In this process, the computer may use some information, such as the computer’s real time clock with precision to a millisecond, at the time that a request for a lottery ticket was made, to trigger a process that draws five numbers and one powerball number. This beginning number is often called the “seed.” Other seeds may be created from different phenomena that presumably occur without reason or predictability. From those seeds, additional calculations generate numbers at rates that approximate randomness.

The randomness of these machines’ results can also be tested, but with more difficulty: it involves either buying large numbers of “Quick Pick” tickets or collecting ticket information from a large number of people. Analyzing the frequencies of the numbers that were generated would reveal the degree of randomness of the Quick Pick process.

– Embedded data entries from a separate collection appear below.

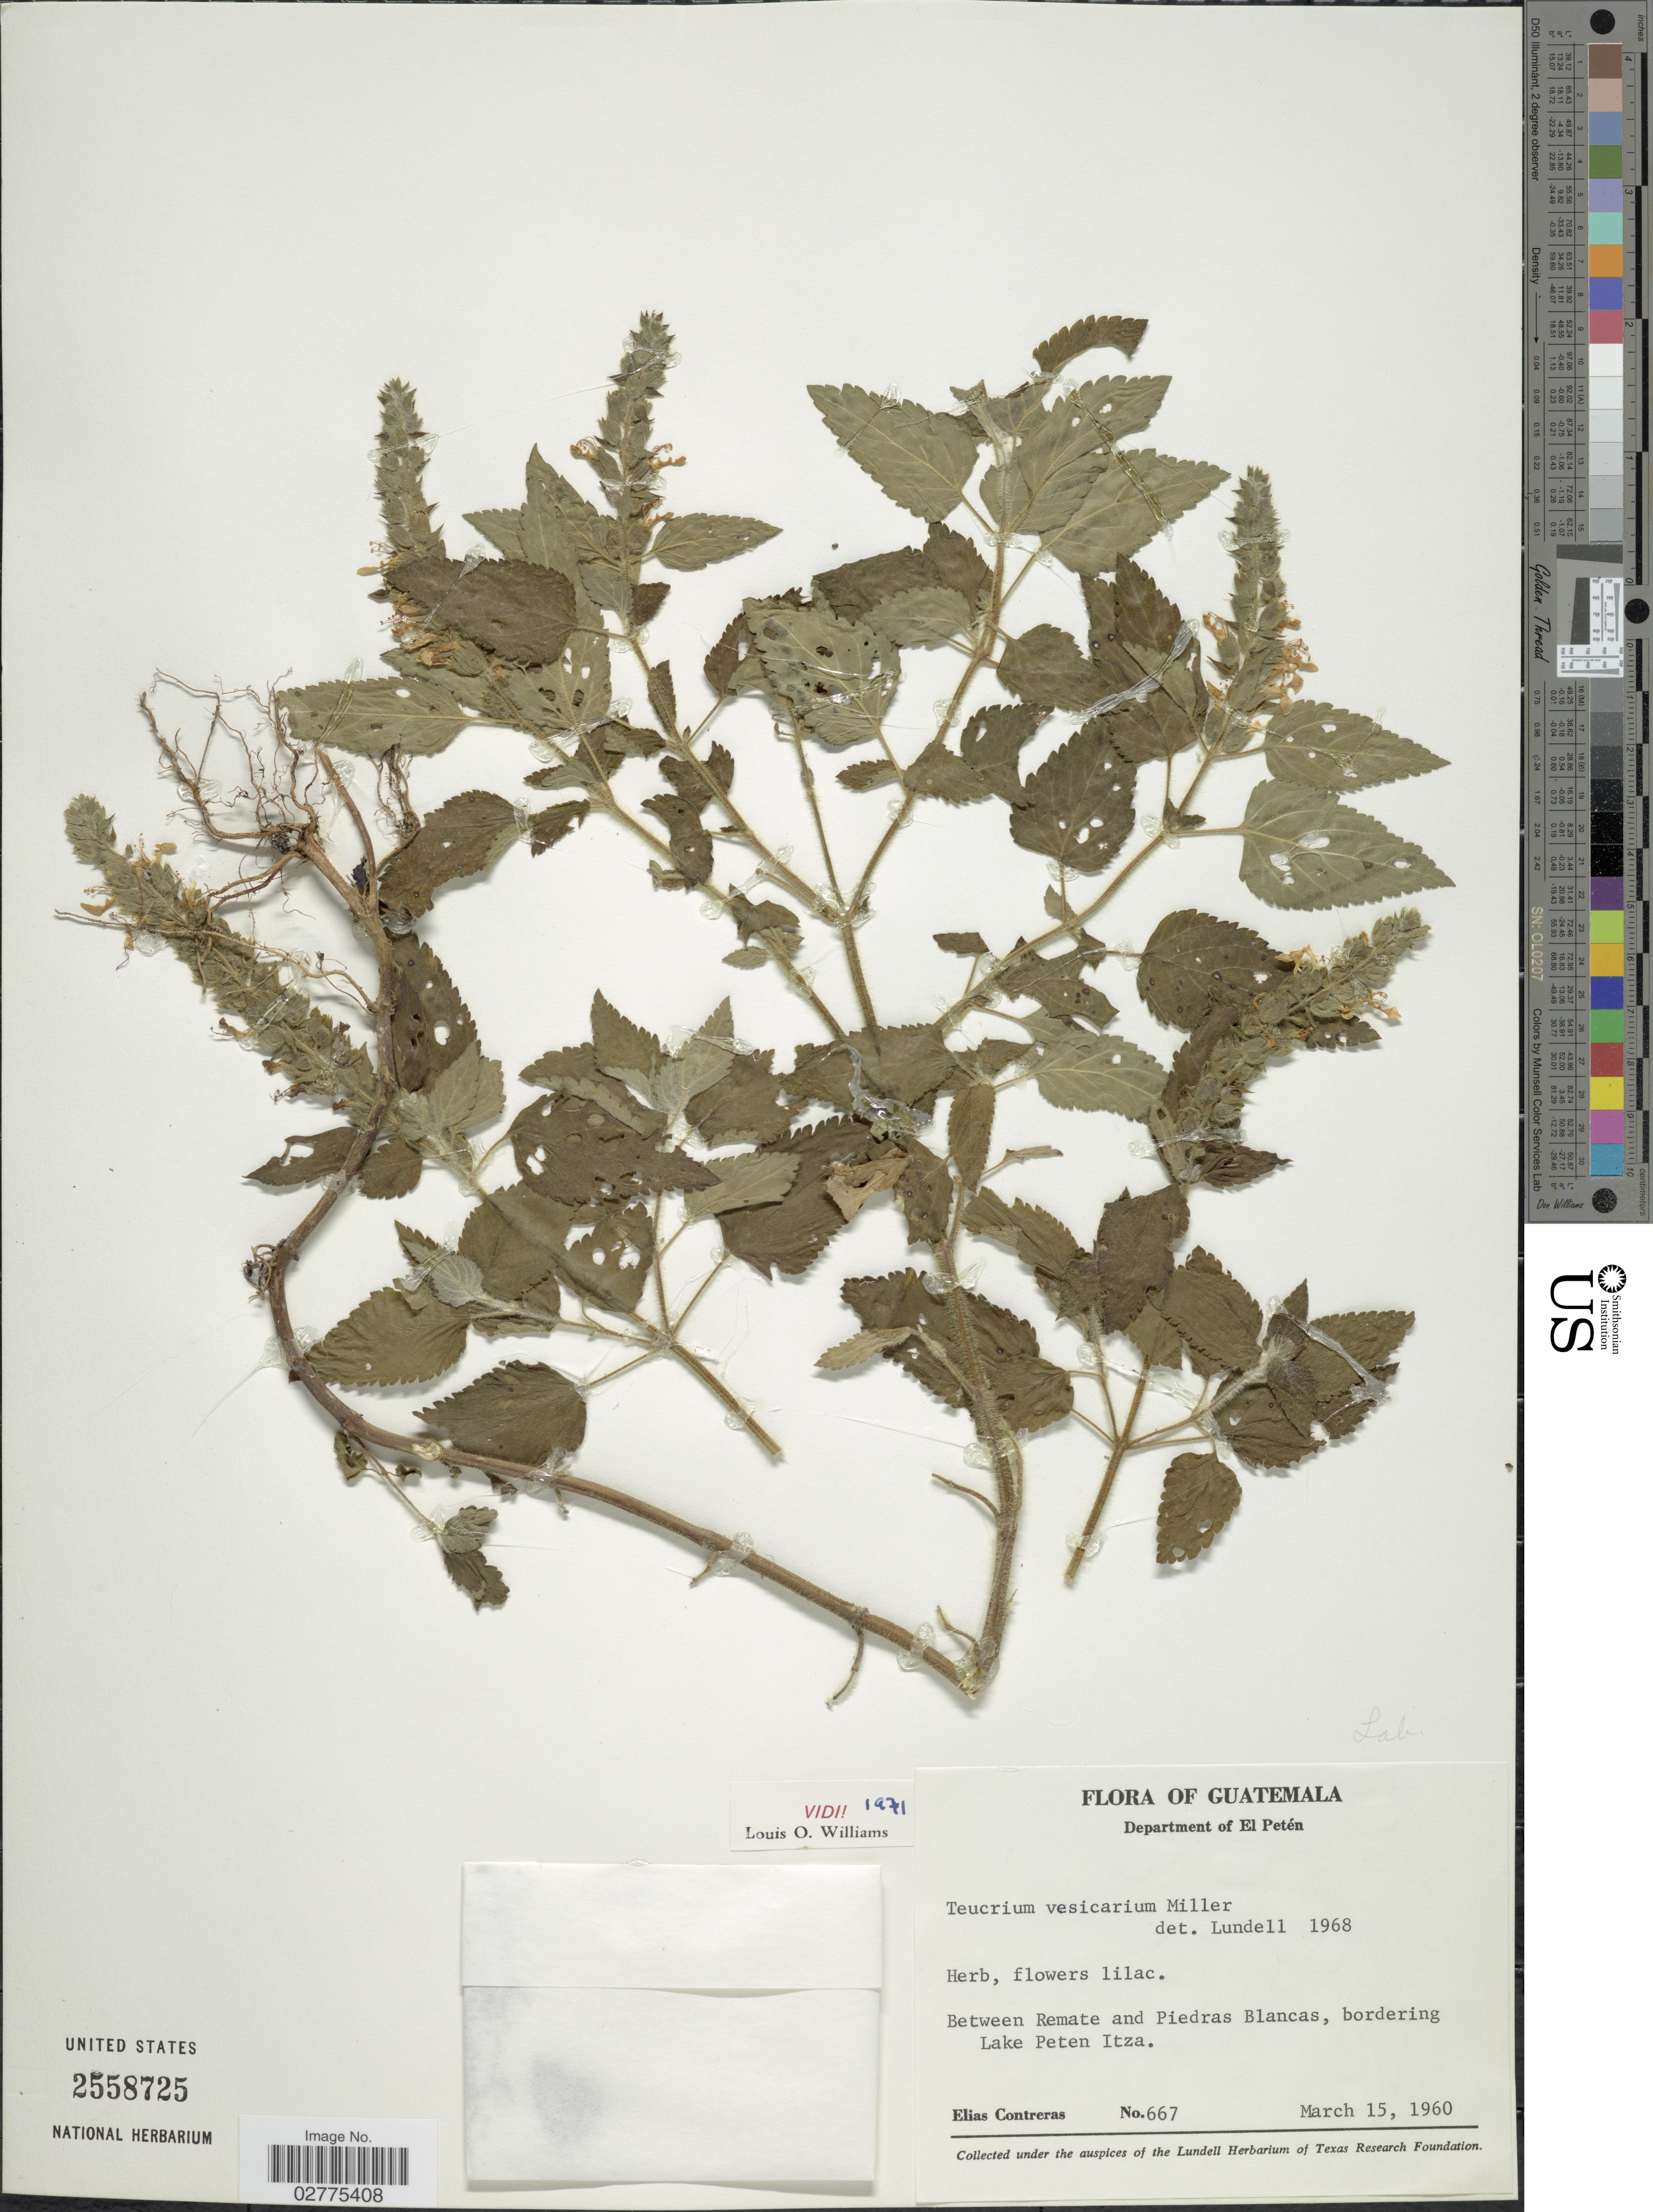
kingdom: Plantae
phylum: Tracheophyta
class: Magnoliopsida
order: Lamiales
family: Lamiaceae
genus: Teucrium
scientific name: Teucrium vesicarium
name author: Mill.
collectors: E. Contreras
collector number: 667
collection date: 1960-03-15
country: Guatemala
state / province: El Petén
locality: Department of El Petén, Between Remate and Piedras Blancas, bordering Lake Peten Itza.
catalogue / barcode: US 2558725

Without these data, it can be illuminating to look at the number of Powerball tickets sold and the percentage of the 292,201,338 possible combinations that are covered by those tickets. These data strongly suggest that the Powerball computers are generating combinations with equal probability and thus at random.

In conclusion, it appears we have both mechanisms operating randomly and are free to compute the odds of winning, probability that there’s at least one winner, and, most importantly, our expected profits.

Jeffrey Miecznikowski does not work for, consult, own shares in or receive funding from any company or organization that would benefit from this article, and has disclosed no relevant affiliations beyond their academic appointment.